Collected data:
-------------------------
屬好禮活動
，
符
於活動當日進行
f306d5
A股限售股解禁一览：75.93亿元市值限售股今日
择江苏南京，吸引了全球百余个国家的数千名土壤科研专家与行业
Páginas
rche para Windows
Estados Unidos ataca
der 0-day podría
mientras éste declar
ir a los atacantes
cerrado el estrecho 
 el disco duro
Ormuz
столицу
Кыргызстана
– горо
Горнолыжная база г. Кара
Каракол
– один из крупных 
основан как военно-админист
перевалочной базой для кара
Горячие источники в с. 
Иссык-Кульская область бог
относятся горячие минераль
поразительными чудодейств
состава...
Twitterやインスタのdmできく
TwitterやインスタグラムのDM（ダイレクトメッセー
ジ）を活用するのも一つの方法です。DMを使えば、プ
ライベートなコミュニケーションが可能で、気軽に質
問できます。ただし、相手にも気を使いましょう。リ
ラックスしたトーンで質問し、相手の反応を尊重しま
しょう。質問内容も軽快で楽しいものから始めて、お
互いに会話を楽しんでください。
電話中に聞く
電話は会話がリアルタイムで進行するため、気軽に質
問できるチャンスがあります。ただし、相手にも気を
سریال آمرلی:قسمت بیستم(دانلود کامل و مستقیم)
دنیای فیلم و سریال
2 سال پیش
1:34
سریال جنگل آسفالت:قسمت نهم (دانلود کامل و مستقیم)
-------------------------
- [AIM OF THE TASK] Reproduce every line above verbatim, from first to last.

- [WRITTEN RESPONSE]
屬好禮活動
，
符
於活動當日進行
f306d5
A股限售股解禁一览：75.93亿元市值限售股今日
择江苏南京，吸引了全球百余个国家的数千名土壤科研专家与行业
Páginas
rche para Windows
Estados Unidos ataca
der 0-day podría
mientras éste declar
ir a los atacantes
cerrado el estrecho 
 el disco duro
Ormuz
столицу
Кыргызстана
– горо
Горнолыжная база г. Кара
Каракол
– один из крупных 
основан как военно-админист
перевалочной базой для кара
Горячие источники в с. 
Иссык-Кульская область бог
относятся горячие минераль
поразительными чудодейств
состава...
Twitterやインスタのdmできく
TwitterやインスタグラムのDM（ダイレクトメッセー
ジ）を活用するのも一つの方法です。DMを使えば、プ
ライベートなコミュニケーションが可能で、気軽に質
問できます。ただし、相手にも気を使いましょう。リ
ラックスしたトーンで質問し、相手の反応を尊重しま
しょう。質問内容も軽快で楽しいものから始めて、お
互いに会話を楽しんでください。
電話中に聞く
電話は会話がリアルタイムで進行するため、気軽に質
問できるチャンスがあります。ただし、相手にも気を
سریال آمرلی:قسمت بیستم(دانلود کامل و مستقیم)
دنیای فیلم و سریال
2 سال پیش
1:34
سریال جنگل آسفالت:قسمت نهم (دانلود کامل و مستقیم)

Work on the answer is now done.